Consider your goals in any area.  It’s all about how you think about things.  In most cases, a reframe to a get better mentality, much like a growth mindset, will keep you moving and give you a much happier ride.
GettingBetter.  The Beatles.

Saturday, July 2, 2011

Real Men Get Healthy…And It’s Not Just for Men

Men don’t see to their health the way women do.  It’s just a fact.  That means they don’t get screenings they need and don’t get go to a doctor for health problems they notice.  No, not all men, but too many.  There are many reasons including the idea that it’s not macho to ask for help, that it fits with the higher risk-taking seen among men and that it’s related to emotional suppression.

Men who are self-reliant, real men perhaps, tend to take better charge of their health.  It’s not self-reliant as in doing everything on your own, it’s more like knowing you need to take control, because no one else will.

Women are not immune to some of these same difficulties.  I’m the first to admit that I can be too macho at times.  Witness me forcing that yoga pose that my body is really not ready for.  Ditto suppressing difficult emotions and taking undue risk.

What’s a man or woman to do?

*Everyone worries about their health, male or female.  It’s okay to have appropriate concern and take appropriate steps like…

*Checking with your doctor about things you might need to do.  Don’t have a doctor?  Get one.  Read about health screening you might need.  Consider your family history and  look more closely at screenings for diseases present in your family.

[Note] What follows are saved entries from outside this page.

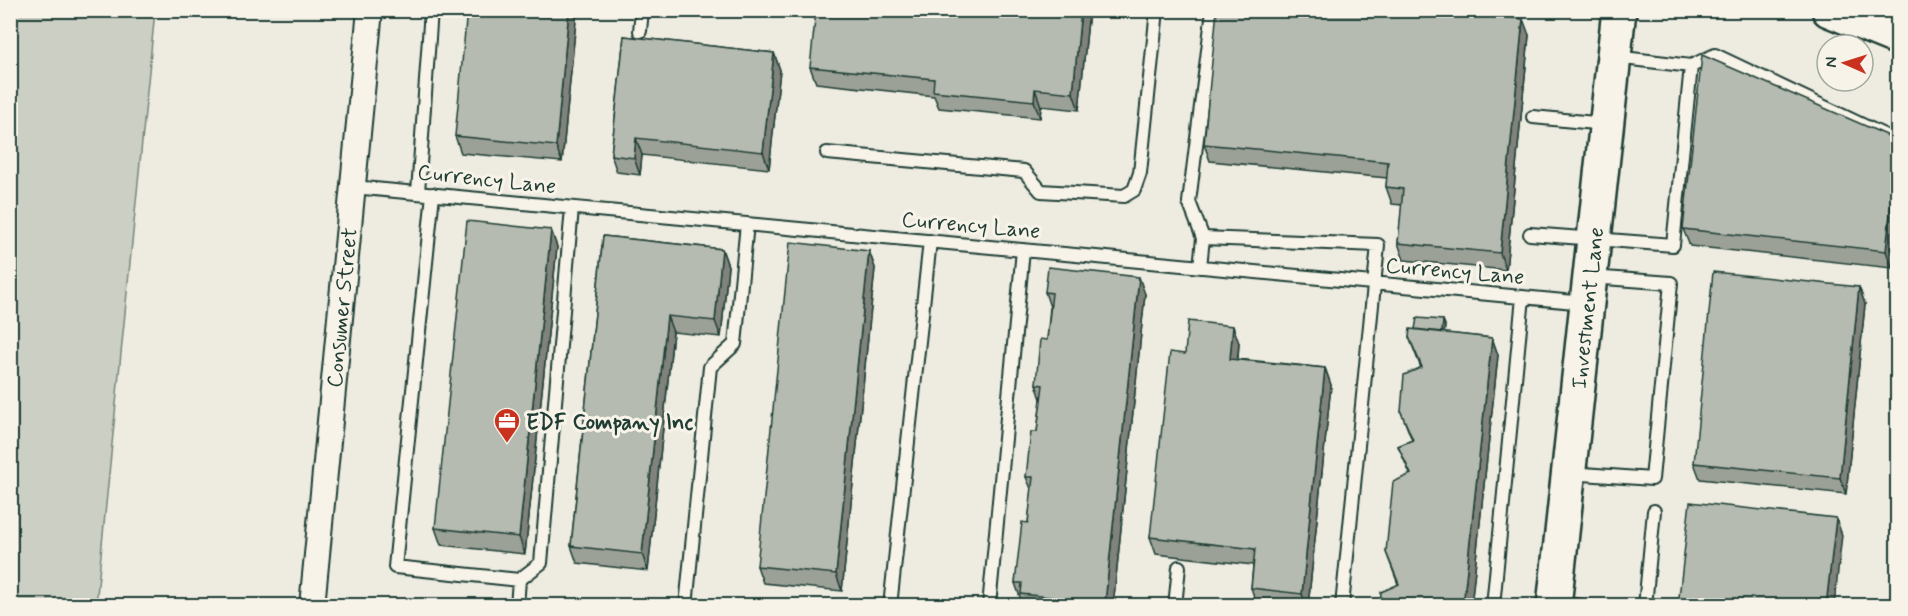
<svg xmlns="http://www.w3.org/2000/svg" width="1908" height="616" viewBox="0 0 1908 616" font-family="Mynerve,sans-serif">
  <rect width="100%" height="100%" fill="#eeece1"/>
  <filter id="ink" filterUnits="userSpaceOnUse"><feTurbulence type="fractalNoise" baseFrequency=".0167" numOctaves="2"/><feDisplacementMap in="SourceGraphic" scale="12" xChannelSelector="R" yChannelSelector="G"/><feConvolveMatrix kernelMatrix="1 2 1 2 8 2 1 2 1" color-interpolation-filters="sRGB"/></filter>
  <g filter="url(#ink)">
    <path fill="#cccfc4" stroke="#76867c" stroke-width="1.5" d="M10,11H155L96,605H11Z"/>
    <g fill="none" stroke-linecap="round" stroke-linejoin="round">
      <g stroke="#1f3d34" stroke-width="16">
        <path id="lane" d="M640,31L642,10
          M1615,57L1691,66
          M1533,117L1605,124
          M827,153L1024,171L1041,191L1124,196L1134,190L1140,173L1157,10
          M353,187L1585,303
          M418,192L431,10
          M433,194L395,567L519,580L517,606
          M1530,234L1673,245L1691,66L1715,55L1898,142
          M1203,238L1189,202L1213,10
          M1200,267L1203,238L1378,245L1342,606
          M1569,473L1652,479L1671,283L1591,277
          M519,580L541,563L572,208
          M1556,603L1581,606
          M686,606L710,367L735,344L747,224
          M890,606L930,241
          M989,606L1023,250
          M1175,606L1179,567
          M1493,606L1523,297
          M1645,606L1654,511"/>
      </g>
      <g stroke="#1f3d34" stroke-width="28">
        <g id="street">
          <path id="s1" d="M312,606L370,10"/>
        </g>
      </g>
      <g stroke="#1f3d34" stroke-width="38">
        <g id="secondary">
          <path d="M1829,10L1898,38"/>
          <path id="s2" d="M1554,606L1619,10"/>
        </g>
      </g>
      <use href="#lane" stroke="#f7f3e8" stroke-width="12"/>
      <use href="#street" stroke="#f7f3e8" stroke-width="24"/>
      <use href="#secondary" stroke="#f7f3e8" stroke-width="33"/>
    </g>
    <path fill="#9ca197" stroke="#1f3d34" stroke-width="1.5" d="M577,10L562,162L461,153L455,136Z
      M1089,10L1079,110L1041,106L1040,118L939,108L934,96L816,83L810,67Z
      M1529,35L1506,270L1404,260L1398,243L1402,205L1392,204L1386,187L1387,178L1210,161L1204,144Z
      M624,36L774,53L780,70L769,169L642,155L640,175L617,172L611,155Z
      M1898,140L1892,268L1690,246L1683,229Z
      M551,230L557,247L525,554L441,545L435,528Z
      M603,236L722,249L728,266L721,337L673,332L648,571L577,563L571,546Z
      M869,251L875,268L842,591L763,583L757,566Z
      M1859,287L1865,304L1846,494L1700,479L1694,463Z
      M1045,292L1145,294L1113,606H1025L1023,600H1021L1015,583L1028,523L1032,491L1026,477L1037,432L1041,399L1036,384L1047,340L1050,307Z
      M1443,320L1445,325L1444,333L1492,338L1498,355L1471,606H1380L1398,584L1386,552L1410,474L1398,446L1412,440L1401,412L1421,368L1409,337L1415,329Z
      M1239,343L1238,359L1325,368L1331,385L1308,606L1257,605L1251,588L1253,565L1156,554L1150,537L1185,354Z"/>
    <path fill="#7f837b" stroke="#1f3d34" stroke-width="1.5" d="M569,10H577L562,162L556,146Z
      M1081,10H1089L1079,110L1073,93Z
      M1523,19L1529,35L1506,270L1500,253Z
      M774,53L780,70L769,169L763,152Z
      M1035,89L1041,106L1040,118L1034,101Z
      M636,138L642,155L640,175L634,158Z
      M1898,144V217L1892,268L1886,251Z
      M551,230L557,247L525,554L519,537Z
      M722,249L728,266L721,337L715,321Z
      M869,251L875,268L842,591L836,574Z
      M1139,277L1145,294L1113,606H1106L1105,603Z
      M1859,287L1865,304L1846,494L1840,478Z
      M667,316L673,332L648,571L642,554Z
      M1443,320L1445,325L1443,349L1441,344Z
      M1233,326L1239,343L1236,375L1230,359Z
      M1492,338L1498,355L1471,606H1463Z
      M1325,368L1331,385L1308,606H1306L1302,594Z
      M1836,518L1842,535L1834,606H1826Z"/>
    <path fill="#b5bbb0" stroke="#1f3d34" stroke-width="1.5" d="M467,10H569L556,146L455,136Z
      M816,10H1081L1073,93L1035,89L1034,101L933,91L934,79L810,67Z
      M1217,10H1442L1523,19L1500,253L1398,243L1403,189L1386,187L1388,162L1204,144Z
      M624,36L774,53L763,152L636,138L634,158L611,155Z
      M1702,55L1898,140L1886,251L1683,229Z
      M467,221L551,230L519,537L435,528Z
      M603,236L722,249L715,321L667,316L642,554L571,546Z
      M790,242L869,251L836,574L757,566Z
      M1048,267L1139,277L1105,603L1021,594L1022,583H1015L1022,522L1028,523L1033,477H1026L1031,432H1037L1043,385L1036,384L1040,339L1047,340L1052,293L1045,292Z
      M1713,272L1859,287L1840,478L1694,463Z
      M1417,318L1443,320L1442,332L1415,329Z
      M1188,321L1233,326L1230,359L1325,368L1302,594L1251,588L1255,549L1150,537L1170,352L1185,354Z
      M1410,329L1492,338L1463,606H1380L1381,592L1399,584L1386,552L1393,482L1411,474L1398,446L1413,440L1401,412L1404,375L1422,367L1409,337Z
      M1690,502L1836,518L1826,606H1678Z"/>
  </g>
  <defs>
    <g id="office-pin" transform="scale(1.35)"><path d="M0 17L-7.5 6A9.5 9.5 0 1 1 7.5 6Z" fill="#c8321e" stroke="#f7f3e8"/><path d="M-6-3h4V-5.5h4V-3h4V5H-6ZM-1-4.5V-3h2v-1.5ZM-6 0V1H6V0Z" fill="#fff"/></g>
  </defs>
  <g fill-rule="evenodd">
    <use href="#office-pin" x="507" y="421"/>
  </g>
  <g text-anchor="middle" stroke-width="6" stroke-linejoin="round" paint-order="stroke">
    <g font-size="22" fill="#1f3d34" stroke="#f7f3e8">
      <text transform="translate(487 178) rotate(6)" y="8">Currency Lane</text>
      <text transform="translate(971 224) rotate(5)" y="8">Currency Lane</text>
      <text transform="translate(1455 270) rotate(5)" y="8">Currency Lane</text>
      <text dy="8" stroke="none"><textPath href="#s1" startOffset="300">Consumer Street</textPath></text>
      <text dy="8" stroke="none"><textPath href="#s2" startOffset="300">Investment Lane</textPath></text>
    </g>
    <g font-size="22" font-weight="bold" fill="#1f3d34" stroke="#f7f3e8" text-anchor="start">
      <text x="526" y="429">EDF Company Inc</text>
    </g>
  </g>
  <rect width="1908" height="616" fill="none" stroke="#f7f3e8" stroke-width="36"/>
  <rect x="18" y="18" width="1872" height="580" fill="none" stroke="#1f3d34" stroke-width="2" filter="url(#ink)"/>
  <g transform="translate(1845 63) rotate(273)"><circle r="28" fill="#f7f3e8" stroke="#a1aaa0" stroke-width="1.5"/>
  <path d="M0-4.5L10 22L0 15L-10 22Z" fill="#c8321e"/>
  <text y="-9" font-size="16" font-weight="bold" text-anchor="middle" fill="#1f3d34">N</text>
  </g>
</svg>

*Learning more about how to stay healthy whether male or female.

*Make a plan for your health maintenance by having reminders in your calendar (which is probably electronic so you can plan ahead for the next 50 years or so) and be clear on your intention to stick to the plan.

*Take control and use your grit.  You can only be there for your family, friends or work if you’re healthy.

I’ve written before about healthy life styles.  I’m not saying it’s all about seeing doctors and taking tests.  It’s also about learning and being active in your own healthcare.  It doesn’t have to be new year’s to make a resolution.  How about it?  Be manly.  Take one step to be more in charge of your health today.